▶ _Teks Acuan_:
Selasa, 26 Februari 2013

Antiklimaks Anas Urbaningrum


Antiklimaks Anas Urbaningrum
Paulus Mujiran Alumnus S-2 Universitas Diponegoro, Semarang;
Pemerhati Sosial dan Politik
KORAN TEMPO, 25 Februari 2013


Komisi Pemberantasan Korupsi (KPK) akhirnya menetapkan Ketua Umum Partai Demokrat Anas Urbaningrum sebagai tersangka. Anas diduga terlibat kasus Hambalang saat menjadi Ketua Fraksi Demokrat DPR 2009. Menurut juru bicara KPK, Johan Budi S.P., KPK tidak hanya menjerat Anas dalam kasus Hambalang, tapi juga proyek lain. Anas pun dijerat dengan Pasal 12 huruf a atau b atau Pasal 11 Undang-Undang Nomor 31 Tahun 1999 sebagaimana diubah menjadi UU Nomor 20 Tahun 2001 tentang Tindak Pidana Korupsi.

▶ _Tantangan_:
A - Dalam teks tentang Anas Urbaningrum, siapa juru bicara KPK yang disebut?
B - Tolong lanjutkan teks tentang Anas Urbaningrum, mulai setelah kalimat terakhirnya.
Entri data sesudah ini tidak diperlukan.

(Entri data tersimpan)
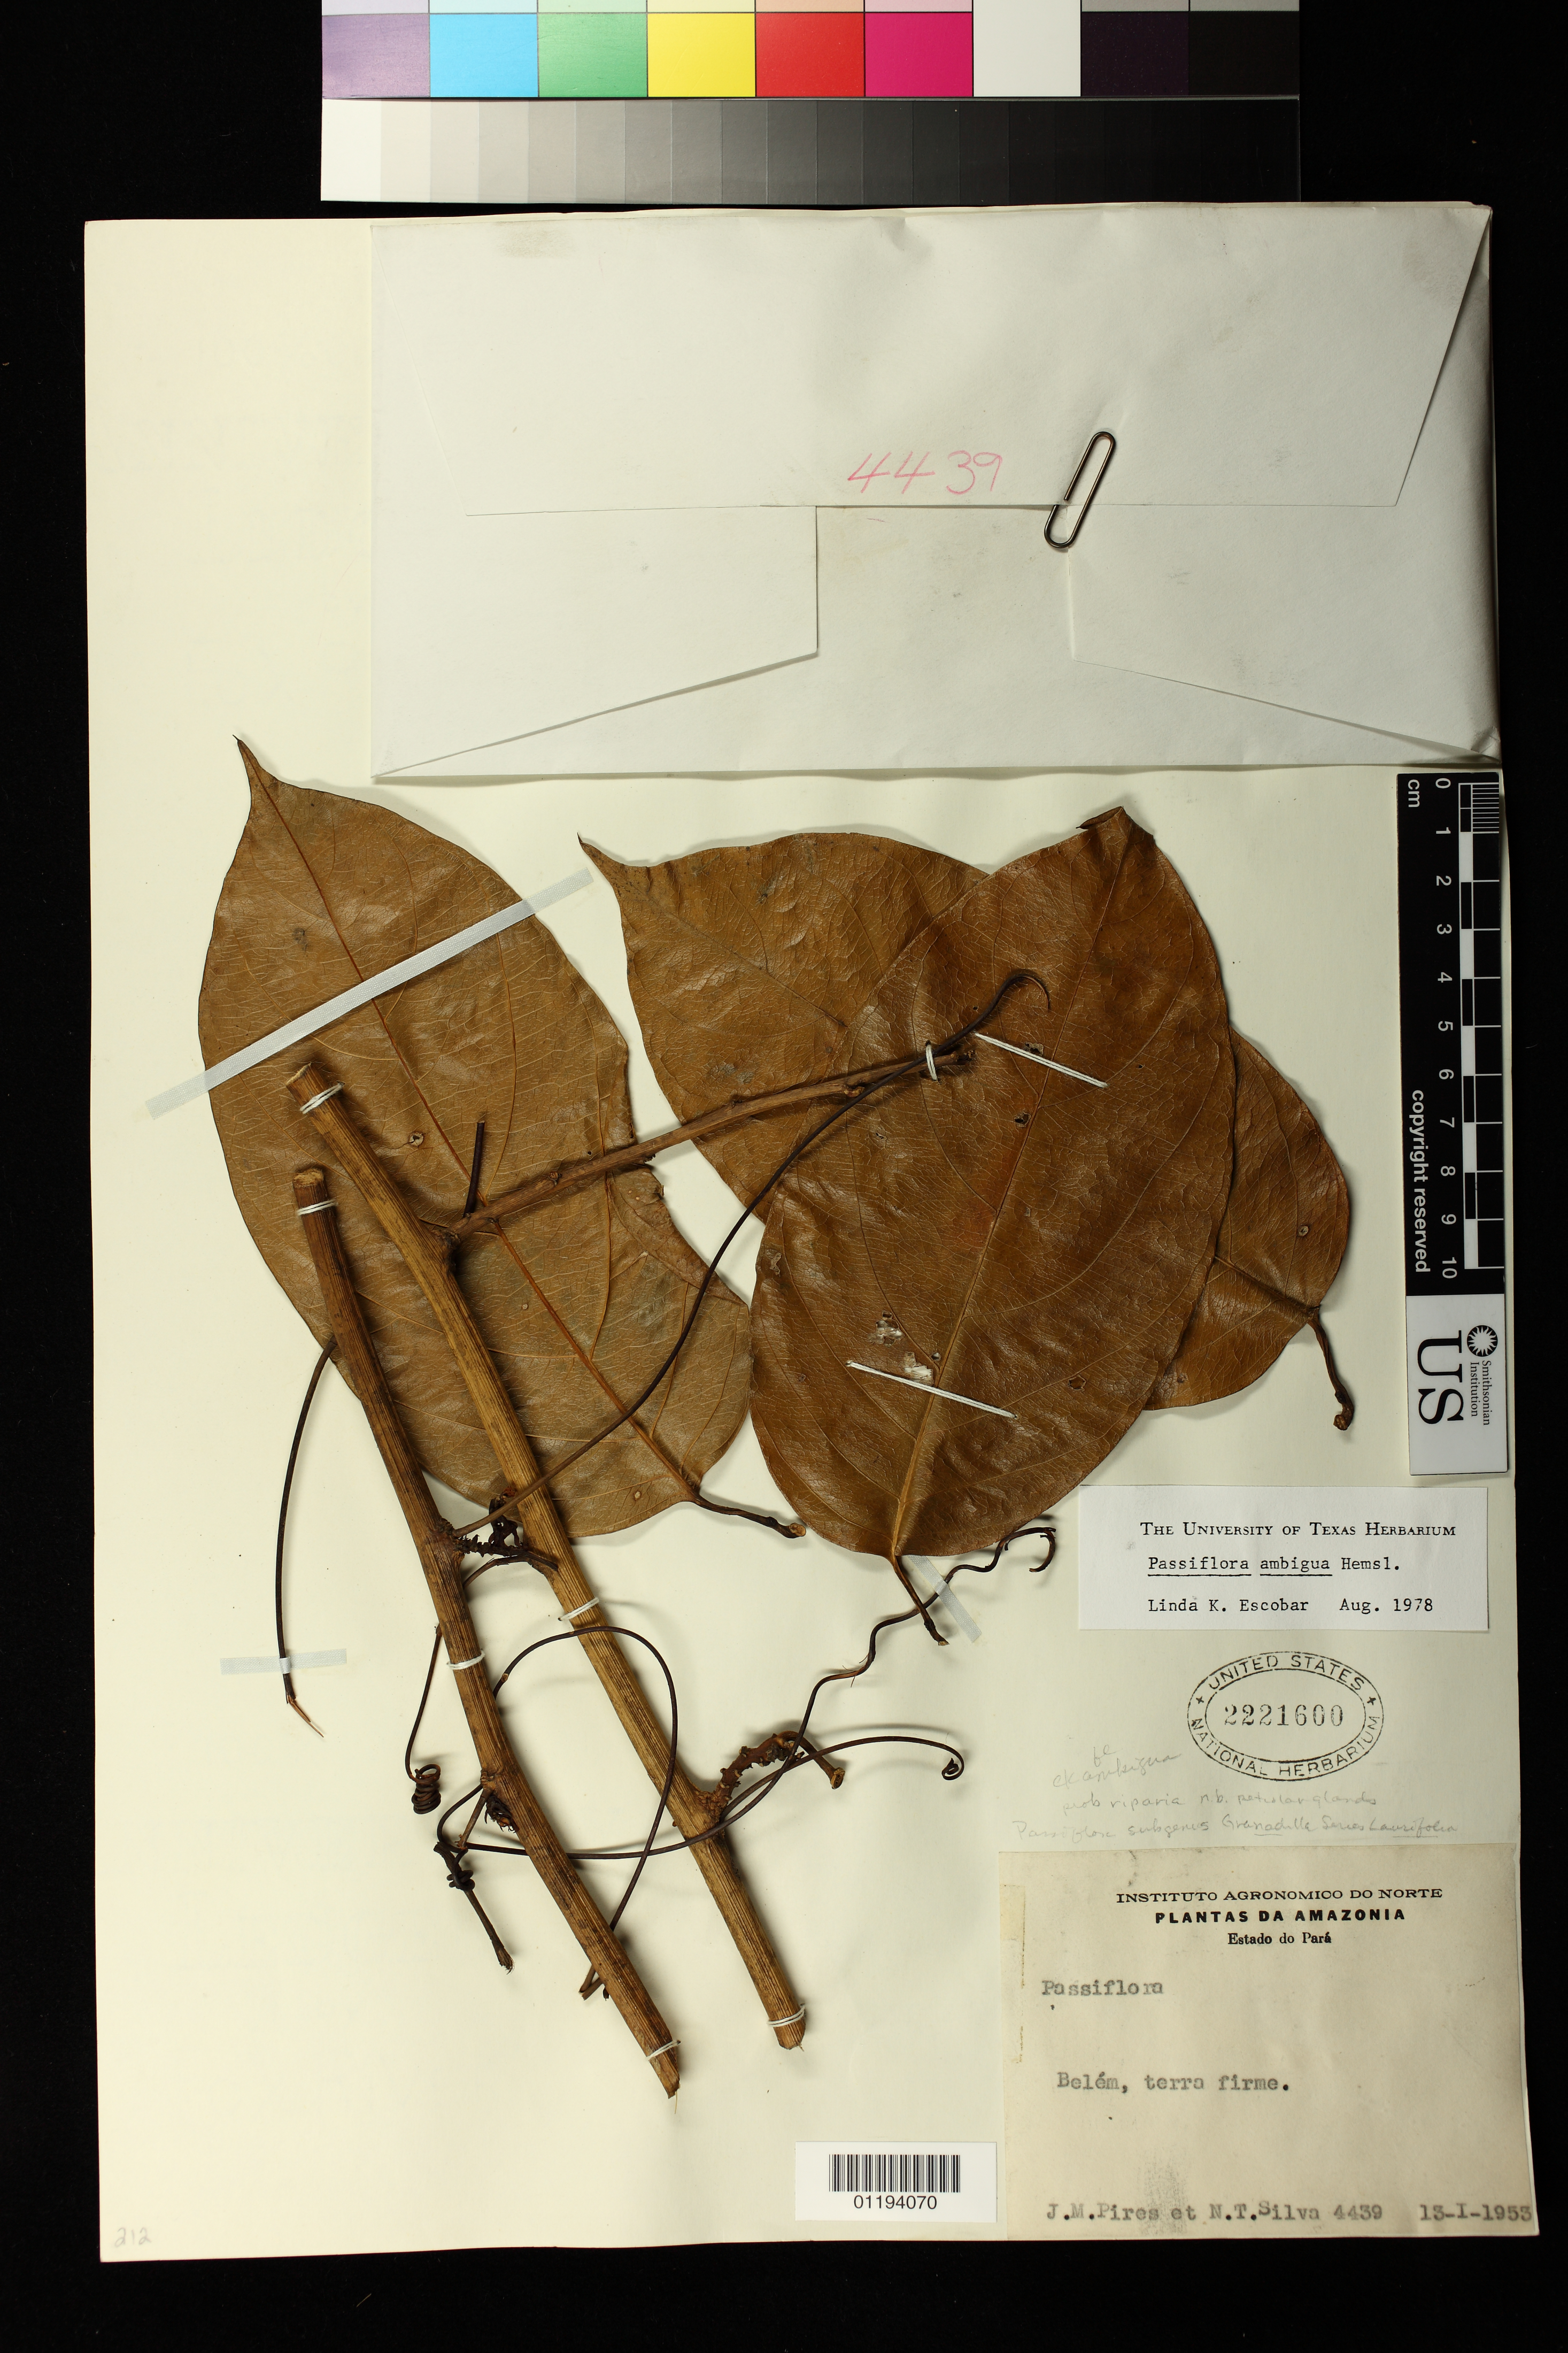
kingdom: Plantae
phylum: Tracheophyta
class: Magnoliopsida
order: Malpighiales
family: Passifloraceae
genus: Passiflora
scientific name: Passiflora ambigua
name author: Hemsl.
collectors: J. M. Pires & N. T. Silva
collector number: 4439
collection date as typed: Jan 13 1953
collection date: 1953-01-13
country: Brazil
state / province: Pará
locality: Belem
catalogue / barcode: US 2221600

▶ _Hasil per Tugas_:
A - Johan Budi S.P.

B -
Selain menetapkan Anas sebagai tersangka, KPK meminta Imigrasi mencegah Anas bepergian ke luar negeri selama enam bulan mendatang. KPK pun menegaskan bahwa keputusan yang dibuat murni proses hukum dan tidak terkait dengan urusan politik. Tak ada pernyataan resmi dari Anas setelah dia ditetapkan sebagai tersangka. Hanya beberapa saat kemudian Anas memasang status pada BBM-nya dengan tulisan, "Nabok Nyilih Tangan". Kalimat berbahasa Jawa itu berarti menampar dengan meminjam tangan orang lain.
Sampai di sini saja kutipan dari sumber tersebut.